Outbound connections are possible with the use of the --tor.socks and --tor.dns arguments. The --tor.socks argument should point to the interface that the Tor daemon is listening on to proxy connections. The --tor.dns flag is required in order to be able to properly automatically bootstrap a set of peer connections. The tor daemon doesn't currently support proxying SRV queries over Tor. So instead, we need to connect directly to the authoritative DNS server over TCP, in order query for SRV records that we can use to bootstrap our connections.

Inbound connections are possible due to lnd automatically creating an onion service. A path to save the onion service's private key can be specified with the --tor.privatekeypath flag.

Most of these arguments have defaults, so as long as they apply to you, routing all outbound and inbound connections through Tor can simply be done with either v2 or v3 onion services:

⛰ ./lnd --tor.v2
⛰ ./lnd --tor.v3

See Listening for Inbound Connections for more info about allowing inbound connections via Tor.

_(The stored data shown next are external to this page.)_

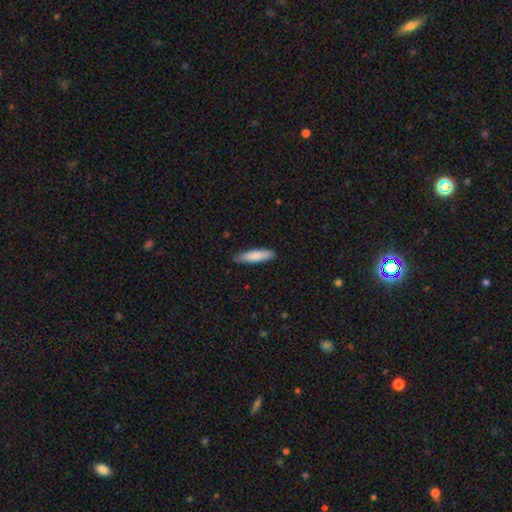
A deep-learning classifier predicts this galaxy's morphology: This is clearly a smooth galaxy (82%). How rounded: likely cigar-shaped (72%). Merging: clearly none (83%).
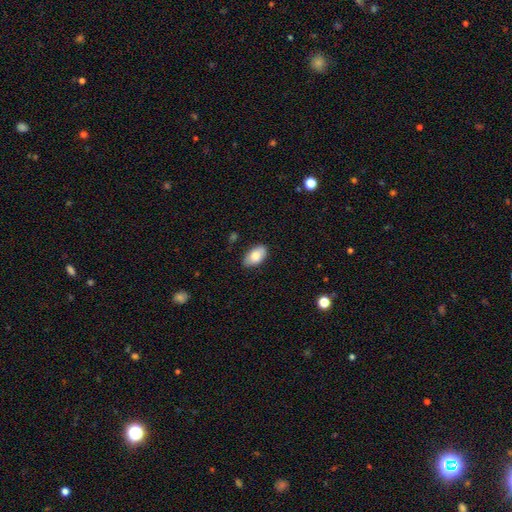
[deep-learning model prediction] smooth-or-featured: smooth: 83% | featured or disk: 11% | star or artifact: 6%
  how-rounded: in between: 94% | round: 4% | cigar-shaped: 2%
  merging: none: 83% | minor disturbance: 14% | major disturbance: 2% | merger: 1%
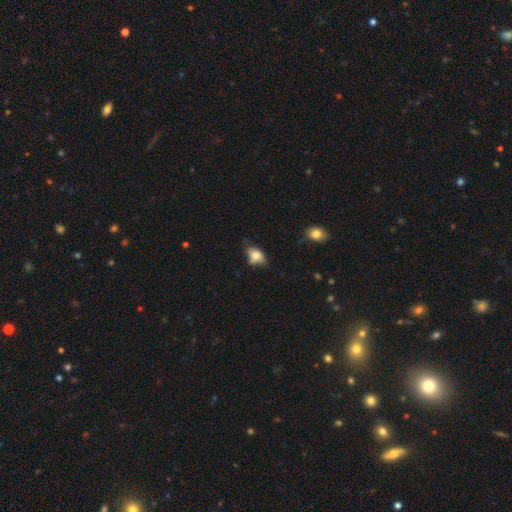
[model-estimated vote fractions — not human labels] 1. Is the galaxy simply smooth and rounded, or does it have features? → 73% smooth, 18% featured or disk, 9% star or artifact.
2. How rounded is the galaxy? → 80% in between, 17% round, 2% cigar-shaped.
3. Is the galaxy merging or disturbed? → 46% none, 36% minor disturbance, 11% major disturbance, 6% merger.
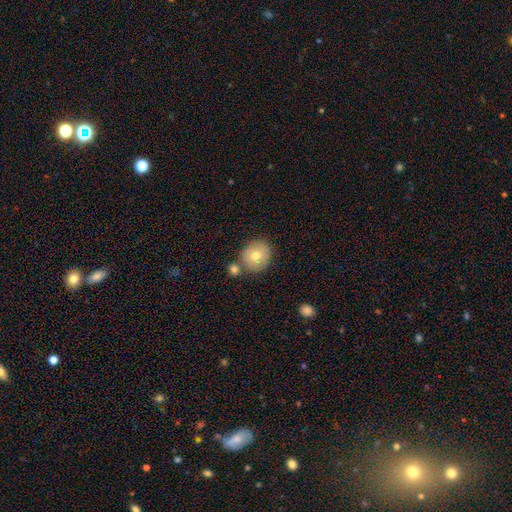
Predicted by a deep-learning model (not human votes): Morphology: type=smooth (74%); roundness=round (85%); merging=none (68%).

Outbound support only can also be used with:

⛰ ./lnd

This will allow you to make all outgoing connections over Tor. Listening is disabled to prevent inadvertent leaks.

Tor Stream Isolation

Our support for Tor also has an additional privacy enhancing modified: stream isolation. Usage of this mode means that Tor will always use new circuit for each connection. This added features means that it's harder to correlate connections. As otherwise, several applications using Tor might share the same circuit.

Activating stream isolation is very straightforward, we only require the specification of an additional argument:

⛰ ./lnd --tor.streamisolation


In order for lnd to communicate with the Tor daemon securely, it must first establish an authenticated connection. lnd supports the following Tor control authentication methods (arguably, from most to least secure):

  • SAFECOOKIE: This authentication method relies on a cookie created and

    stored by the Tor daemon and is the default assuming the Tor daemon supports

    it by specifying CookieAuthentication 1 in its configuration file.

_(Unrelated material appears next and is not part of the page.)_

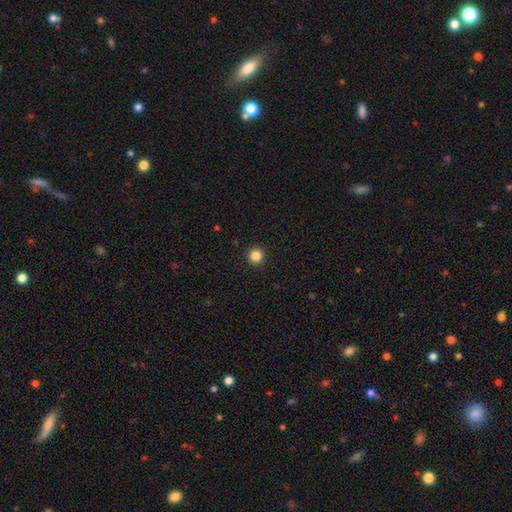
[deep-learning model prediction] Smooth or featured? Predicted: smooth (p=0.85). How rounded? Predicted: round (p=0.95). Merging? Predicted: none (p=0.94).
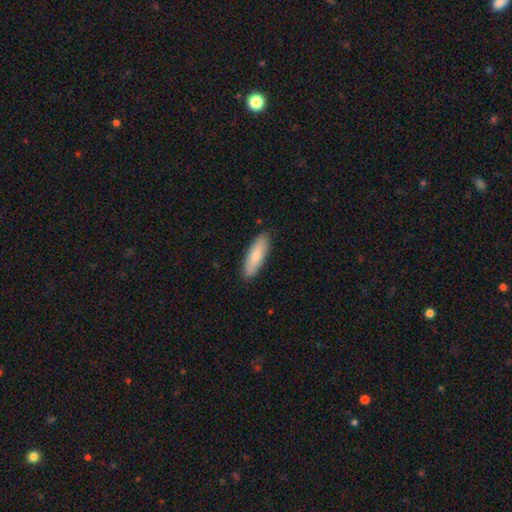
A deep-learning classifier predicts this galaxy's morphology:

  • HASHEDPASSWORD: This authentication method is stateless as it relies on a

    password hash scheme and may be useful if the Tor daemon is operating under a

    separate host from the lnd node. The password hash can be obtained through

    the Tor daemon with tor --hash-password PASSWORD, which should then be

    specified in Tor's configuration file with `HashedControlPassword

    PASSWORD_HASH. Finally, to use it withinlnd, the--tor.password` flag

    should be provided with the corresponding password.

  • NULL: To bypass any authentication at all, this scheme can be used instead.

    It doesn't require any additional flags to lnd or configuration options to

    the Tor daemon.

Listening for Inbound Connections

In order to listen for inbound connections through Tor, an onion service must be created. There are two types of onion services: v2 and v3. v3 onion services are the latest generation of onion services and they provide a number of advantages over the legacy v2 onion services. To learn more about these benefits, see Intro to Next Gen Onion Services.

Both types can be created and used automatically by lnd. Specifying which type should be used can easily be done by either using the tor.v2 or tor.v3 flag. To prevent unintentional leaking of identifying information, it is also necessary to add the flag listen=localhost.

For example, v3 onion services can be used with the following flags:

⛰ ./lnd --tor.v3 --listen=localhost

This will automatically create a hidden service for your node to use to listen for inbound connections and advertise itself to the network. The onion service's private key is saved to a file named v2_onion_private_key or v3_onion_private_key depending on the type of onion service used in lnd's base directory. This will allow lnd to recreate the same hidden service upon restart. If you wish to generate a new onion service, you can simply delete this file. The path to this private key file can also be modified with the --tor.privatekeypath argument.